**Quoted passage**
*-*-*

Tuesday, February 12, 2013

Unsung!: They Might Be Giants

Most of you have probably figured out by now that Mssrs. Bromley and Riske are more than merely my lovers – they are my role models when it comes to film criticism. Much like those gentlemen’s reviews of Side Effects and The ABC’s of Death, this review of They Might Be Giants offers only a qualified recommendation. That officially makes it “Mixed Bag” Week here at F This Movie! (Take that as you will.)

They Might Be Giants is a little gift from the 1970s, when movies were… different. The Seventies may have been the last time when filmmakers were free to pursue their own visions (for good or ill), and studios were willing to back what they hoped would be the next big thing. This was before genre films all shared the same themes, the same beats, and the same casts. Of course, the Seventies produced a mammoth amount of self-indulgent, pretentious nonsense as well. They Might Be Giants perilously skirts that line between “inspired” and “insipid,” between “swell” and “swill,” and between “giant” and “giant miscalculation.”

THE PLOT IN BRIEF: Following the death of his wife, retired judge Justin Playfair (George C. Scott) begins to believe that he is Sherlock Holmes. His brother, who has racked up huge gambling debts, wants to have Justin declared incompetent so he can gain access to Justin’s fortune. He takes Justin to a psychiatric institute for evaluation; his case is assigned to Dr. Mildred Watson (Joanne Woodward). Atypical Seventies hijinks ensue. The audience learns something very deep about the human condition. Or not.

*-*-*

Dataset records
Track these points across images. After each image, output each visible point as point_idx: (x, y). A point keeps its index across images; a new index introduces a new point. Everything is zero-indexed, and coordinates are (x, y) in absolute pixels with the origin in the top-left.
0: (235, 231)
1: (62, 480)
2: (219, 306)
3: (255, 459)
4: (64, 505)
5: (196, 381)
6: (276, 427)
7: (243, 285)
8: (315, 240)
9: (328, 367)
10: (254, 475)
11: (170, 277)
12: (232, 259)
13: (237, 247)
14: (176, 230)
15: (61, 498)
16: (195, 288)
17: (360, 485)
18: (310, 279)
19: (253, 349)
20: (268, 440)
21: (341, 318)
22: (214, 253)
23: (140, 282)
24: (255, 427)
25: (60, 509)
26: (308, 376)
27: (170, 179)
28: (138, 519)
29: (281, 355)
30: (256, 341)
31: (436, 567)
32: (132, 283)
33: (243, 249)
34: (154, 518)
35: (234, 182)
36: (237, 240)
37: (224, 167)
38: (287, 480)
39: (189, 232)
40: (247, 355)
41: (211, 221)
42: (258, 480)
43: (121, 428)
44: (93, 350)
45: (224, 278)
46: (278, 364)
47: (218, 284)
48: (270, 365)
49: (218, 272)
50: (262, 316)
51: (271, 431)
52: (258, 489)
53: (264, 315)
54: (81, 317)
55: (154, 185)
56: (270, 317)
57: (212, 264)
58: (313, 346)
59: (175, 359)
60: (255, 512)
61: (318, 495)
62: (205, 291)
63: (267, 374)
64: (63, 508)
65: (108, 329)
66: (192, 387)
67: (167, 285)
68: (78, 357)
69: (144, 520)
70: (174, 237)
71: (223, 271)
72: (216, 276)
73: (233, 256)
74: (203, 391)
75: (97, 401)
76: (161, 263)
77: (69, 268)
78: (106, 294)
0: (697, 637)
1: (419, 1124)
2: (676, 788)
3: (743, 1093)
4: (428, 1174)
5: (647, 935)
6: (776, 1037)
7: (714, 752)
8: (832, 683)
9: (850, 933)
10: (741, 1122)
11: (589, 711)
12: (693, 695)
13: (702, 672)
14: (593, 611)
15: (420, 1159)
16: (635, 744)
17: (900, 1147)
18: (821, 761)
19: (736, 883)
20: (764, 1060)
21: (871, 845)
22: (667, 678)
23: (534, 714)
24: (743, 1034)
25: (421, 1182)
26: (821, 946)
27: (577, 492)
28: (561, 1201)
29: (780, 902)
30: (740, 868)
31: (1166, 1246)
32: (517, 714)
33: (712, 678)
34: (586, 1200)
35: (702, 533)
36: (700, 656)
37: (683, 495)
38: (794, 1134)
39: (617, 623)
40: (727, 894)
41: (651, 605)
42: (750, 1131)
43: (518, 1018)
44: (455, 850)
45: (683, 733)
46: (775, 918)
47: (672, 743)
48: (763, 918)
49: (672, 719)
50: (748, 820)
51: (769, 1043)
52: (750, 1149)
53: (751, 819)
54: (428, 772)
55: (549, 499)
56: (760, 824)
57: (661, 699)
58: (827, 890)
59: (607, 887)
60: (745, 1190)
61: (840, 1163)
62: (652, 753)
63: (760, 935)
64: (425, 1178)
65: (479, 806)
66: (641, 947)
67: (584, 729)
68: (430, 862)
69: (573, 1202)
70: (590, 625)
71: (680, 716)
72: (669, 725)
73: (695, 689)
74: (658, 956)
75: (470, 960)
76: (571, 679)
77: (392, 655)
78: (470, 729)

*-*-*

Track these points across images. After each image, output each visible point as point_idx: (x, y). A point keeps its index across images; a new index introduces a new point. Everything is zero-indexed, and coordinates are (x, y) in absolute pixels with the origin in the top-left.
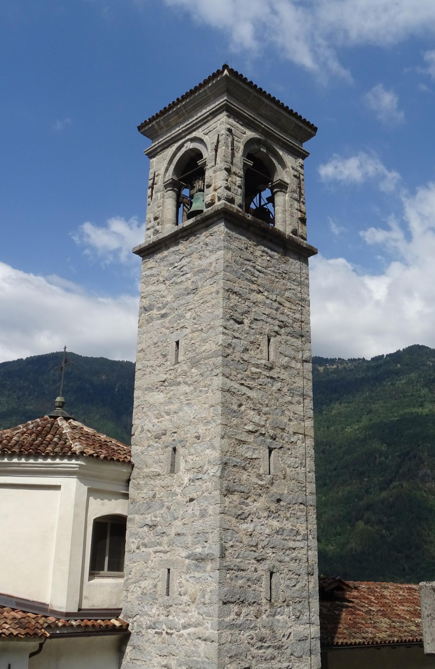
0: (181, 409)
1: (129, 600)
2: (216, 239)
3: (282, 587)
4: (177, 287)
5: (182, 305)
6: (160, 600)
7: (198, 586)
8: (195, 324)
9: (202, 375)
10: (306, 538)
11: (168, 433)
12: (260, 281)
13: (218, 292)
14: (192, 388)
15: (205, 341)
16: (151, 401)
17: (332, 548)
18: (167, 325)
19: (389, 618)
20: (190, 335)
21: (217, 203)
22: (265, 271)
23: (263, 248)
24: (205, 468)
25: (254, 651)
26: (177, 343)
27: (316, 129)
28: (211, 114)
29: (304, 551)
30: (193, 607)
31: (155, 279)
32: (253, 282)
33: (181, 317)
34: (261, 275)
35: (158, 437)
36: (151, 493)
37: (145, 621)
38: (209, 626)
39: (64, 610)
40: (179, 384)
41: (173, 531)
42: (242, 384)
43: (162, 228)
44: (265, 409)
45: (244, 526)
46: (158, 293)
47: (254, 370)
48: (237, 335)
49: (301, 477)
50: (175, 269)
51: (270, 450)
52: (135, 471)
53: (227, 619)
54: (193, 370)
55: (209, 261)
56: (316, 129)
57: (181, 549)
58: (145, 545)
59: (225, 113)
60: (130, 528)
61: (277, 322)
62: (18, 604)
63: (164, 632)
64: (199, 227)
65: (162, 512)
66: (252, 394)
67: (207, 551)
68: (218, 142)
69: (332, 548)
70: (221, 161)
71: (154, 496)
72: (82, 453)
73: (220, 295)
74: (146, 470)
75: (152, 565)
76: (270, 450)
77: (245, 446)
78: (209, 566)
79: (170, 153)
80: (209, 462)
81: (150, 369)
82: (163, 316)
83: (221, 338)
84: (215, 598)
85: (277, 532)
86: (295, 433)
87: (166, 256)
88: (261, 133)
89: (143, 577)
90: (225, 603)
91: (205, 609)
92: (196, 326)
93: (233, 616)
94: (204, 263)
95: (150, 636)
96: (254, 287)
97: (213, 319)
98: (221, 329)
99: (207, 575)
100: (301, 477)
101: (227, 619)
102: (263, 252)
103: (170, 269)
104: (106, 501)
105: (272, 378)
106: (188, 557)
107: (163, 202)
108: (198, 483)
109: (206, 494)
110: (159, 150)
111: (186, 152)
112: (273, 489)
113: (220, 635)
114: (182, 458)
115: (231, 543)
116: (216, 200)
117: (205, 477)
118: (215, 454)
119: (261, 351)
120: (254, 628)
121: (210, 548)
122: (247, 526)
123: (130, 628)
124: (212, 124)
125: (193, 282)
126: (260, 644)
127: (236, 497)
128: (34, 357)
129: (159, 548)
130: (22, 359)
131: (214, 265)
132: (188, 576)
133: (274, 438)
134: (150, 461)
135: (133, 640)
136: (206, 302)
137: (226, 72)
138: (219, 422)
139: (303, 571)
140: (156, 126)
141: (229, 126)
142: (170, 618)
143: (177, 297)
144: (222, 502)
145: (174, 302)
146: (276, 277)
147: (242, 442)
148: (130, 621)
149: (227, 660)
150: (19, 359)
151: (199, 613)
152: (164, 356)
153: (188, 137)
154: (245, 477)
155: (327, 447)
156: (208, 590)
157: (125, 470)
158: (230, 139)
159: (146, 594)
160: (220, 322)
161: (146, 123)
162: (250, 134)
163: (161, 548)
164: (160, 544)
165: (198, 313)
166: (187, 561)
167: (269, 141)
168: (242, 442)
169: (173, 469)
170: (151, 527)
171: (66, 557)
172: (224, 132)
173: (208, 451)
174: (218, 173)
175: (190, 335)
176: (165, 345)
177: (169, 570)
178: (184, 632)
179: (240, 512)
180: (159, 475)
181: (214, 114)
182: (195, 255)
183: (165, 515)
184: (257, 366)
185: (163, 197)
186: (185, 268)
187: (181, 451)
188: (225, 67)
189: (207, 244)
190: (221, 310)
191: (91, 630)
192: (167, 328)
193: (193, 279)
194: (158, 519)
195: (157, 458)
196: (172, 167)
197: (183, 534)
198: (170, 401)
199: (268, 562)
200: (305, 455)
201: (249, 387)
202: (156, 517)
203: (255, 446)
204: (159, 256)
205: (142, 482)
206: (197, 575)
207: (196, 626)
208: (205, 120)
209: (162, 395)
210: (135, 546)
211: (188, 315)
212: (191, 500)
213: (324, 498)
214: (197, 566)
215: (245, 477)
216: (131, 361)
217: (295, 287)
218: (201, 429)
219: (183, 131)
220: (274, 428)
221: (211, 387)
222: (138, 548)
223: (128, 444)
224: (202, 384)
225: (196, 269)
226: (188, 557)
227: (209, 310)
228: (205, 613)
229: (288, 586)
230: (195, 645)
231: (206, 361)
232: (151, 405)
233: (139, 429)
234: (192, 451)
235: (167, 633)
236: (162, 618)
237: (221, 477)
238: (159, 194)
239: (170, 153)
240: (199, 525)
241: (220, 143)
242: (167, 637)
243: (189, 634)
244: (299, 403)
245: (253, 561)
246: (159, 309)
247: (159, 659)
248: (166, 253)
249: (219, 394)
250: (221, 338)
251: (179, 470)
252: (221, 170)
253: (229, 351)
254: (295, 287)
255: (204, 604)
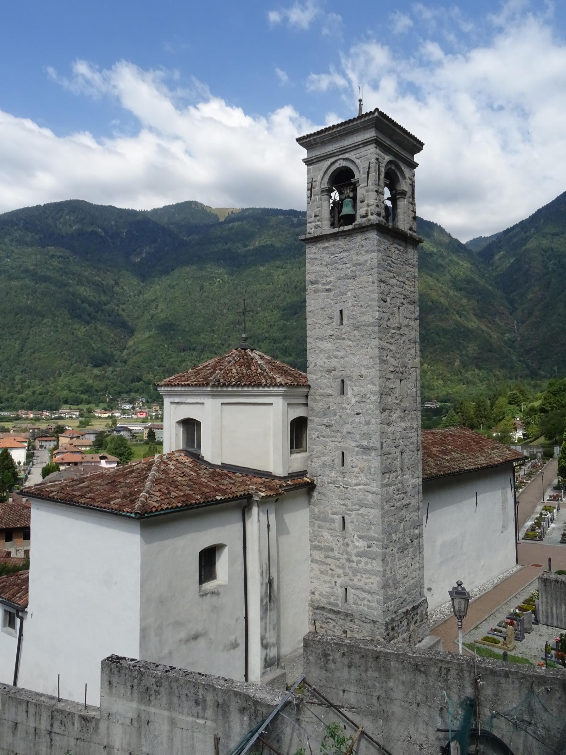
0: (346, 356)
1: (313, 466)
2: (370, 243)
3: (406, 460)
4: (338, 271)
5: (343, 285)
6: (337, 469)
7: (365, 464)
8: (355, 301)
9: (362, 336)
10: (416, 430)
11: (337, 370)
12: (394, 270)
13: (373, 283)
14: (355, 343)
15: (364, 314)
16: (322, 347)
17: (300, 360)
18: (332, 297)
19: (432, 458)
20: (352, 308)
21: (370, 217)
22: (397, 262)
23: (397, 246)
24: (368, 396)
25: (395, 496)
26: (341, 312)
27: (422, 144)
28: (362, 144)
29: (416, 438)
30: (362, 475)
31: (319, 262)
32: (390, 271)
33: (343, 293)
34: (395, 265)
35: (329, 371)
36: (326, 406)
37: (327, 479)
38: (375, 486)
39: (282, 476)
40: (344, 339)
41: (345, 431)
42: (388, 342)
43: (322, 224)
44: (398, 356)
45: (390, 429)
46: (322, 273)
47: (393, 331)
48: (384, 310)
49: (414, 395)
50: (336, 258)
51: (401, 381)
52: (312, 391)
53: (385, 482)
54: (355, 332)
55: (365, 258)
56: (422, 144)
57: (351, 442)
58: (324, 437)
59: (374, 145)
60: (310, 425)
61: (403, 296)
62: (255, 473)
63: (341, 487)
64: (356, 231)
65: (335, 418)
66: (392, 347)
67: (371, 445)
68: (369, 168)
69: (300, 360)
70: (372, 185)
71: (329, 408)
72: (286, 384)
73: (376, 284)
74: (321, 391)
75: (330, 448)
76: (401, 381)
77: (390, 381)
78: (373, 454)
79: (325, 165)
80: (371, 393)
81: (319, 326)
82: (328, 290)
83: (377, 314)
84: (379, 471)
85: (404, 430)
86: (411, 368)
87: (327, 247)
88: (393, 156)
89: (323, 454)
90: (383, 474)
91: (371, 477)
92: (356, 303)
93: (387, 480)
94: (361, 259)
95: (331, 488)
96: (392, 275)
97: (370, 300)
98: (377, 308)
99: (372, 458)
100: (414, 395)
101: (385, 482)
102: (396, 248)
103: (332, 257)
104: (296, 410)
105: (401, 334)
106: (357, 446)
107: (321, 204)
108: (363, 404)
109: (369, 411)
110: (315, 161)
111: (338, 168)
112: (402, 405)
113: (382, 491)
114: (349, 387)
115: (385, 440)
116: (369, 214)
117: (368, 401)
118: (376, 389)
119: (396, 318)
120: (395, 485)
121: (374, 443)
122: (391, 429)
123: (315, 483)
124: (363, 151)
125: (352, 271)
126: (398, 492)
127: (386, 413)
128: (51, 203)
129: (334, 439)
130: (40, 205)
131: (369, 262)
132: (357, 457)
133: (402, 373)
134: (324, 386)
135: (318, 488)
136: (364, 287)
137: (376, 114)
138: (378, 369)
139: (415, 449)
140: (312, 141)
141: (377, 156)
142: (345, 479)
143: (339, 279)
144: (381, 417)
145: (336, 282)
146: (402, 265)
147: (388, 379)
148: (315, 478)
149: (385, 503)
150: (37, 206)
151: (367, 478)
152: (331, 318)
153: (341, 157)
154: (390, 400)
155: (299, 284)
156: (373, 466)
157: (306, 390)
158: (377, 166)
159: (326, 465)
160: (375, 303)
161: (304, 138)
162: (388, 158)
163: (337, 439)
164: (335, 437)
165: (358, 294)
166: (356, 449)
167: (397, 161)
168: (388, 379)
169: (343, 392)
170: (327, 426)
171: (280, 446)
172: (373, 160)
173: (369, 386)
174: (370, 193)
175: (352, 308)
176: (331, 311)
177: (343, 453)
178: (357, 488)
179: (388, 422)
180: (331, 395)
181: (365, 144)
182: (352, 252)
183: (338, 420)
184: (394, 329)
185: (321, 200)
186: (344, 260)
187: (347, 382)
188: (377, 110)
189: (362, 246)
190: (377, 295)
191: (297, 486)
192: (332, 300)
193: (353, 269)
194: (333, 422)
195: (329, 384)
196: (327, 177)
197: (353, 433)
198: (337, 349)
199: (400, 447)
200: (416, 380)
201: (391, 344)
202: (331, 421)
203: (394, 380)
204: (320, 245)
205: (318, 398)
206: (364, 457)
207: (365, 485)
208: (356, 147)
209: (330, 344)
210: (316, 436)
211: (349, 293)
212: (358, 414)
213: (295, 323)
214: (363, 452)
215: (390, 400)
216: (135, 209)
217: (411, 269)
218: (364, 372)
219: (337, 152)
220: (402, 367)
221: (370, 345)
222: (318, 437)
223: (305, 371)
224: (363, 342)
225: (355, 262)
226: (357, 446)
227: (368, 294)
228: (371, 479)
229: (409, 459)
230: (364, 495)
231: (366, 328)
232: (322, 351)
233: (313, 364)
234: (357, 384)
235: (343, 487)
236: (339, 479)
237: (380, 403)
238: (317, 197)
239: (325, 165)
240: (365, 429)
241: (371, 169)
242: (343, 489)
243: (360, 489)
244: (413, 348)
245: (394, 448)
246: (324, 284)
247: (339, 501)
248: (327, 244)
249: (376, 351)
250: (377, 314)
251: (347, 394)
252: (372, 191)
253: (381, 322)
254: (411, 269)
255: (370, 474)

*-*-*

**What you will do**
[A] In the They Might Be Giants review, which actress plays Dr. Mildred Watson?
[B] Write the next paragraph of the They Might Be Giants review, picking up right after its final sentence.
These records were taken from a separate source and have no connection to the review.

**Answers given**
[A] Joanne Woodward.

[B]
George C. Scott turns in a terrific comedic performance here, the equal to his work in Dr. Strangelove. Scott was a gifted comic actor; I wonder why he was not given the chance to show off this gift more often. I think Scott’s performance as Native American John Rainbird in Firestarter was a comedic performance; it’s just that Scott didn’t bother to tell anybody. (A quick check of the IMDb reminded me of Scott’s tour-de-force performance in Movie Movie, another largely unseen gem that will surely be the topic of an upcoming column.) Scott’s performance, alas, is the best thing in They Might Be Giants; pity the filmmakers could not manufacture a better film to surround and support it.

Joanne Woodward, who plays Dr. Watson, is an underrated actress who, after winning the Oscar in 1957 for The Three Faces of Eve, married Paul Newman and became subsumed by his fame – it is too bad that she was then known chiefly as “the wife of Paul Newman.”

Watching They Might Be Giants, I was surprised to see how many familiar faces show up in bit and character parts: Jack Gilford (Catch-22 AND Crackerjack television commercials), James Tolkan (Back To The Future AND Problem Child 2), Rue McClanahan (The Golden Girls television series AND Starship Troopers), M. Emmet Walsh (Blade Runner AND Snow Dogs), F. Murray Abraham (Amadeus AND Muppets From Space), Paul Benedict (This is Spinal Tap AND Mandingo). One of the hidden pleasures of many lesser-known Seventies films is that they gave a bevy of New York’s best character actors a day or two of work.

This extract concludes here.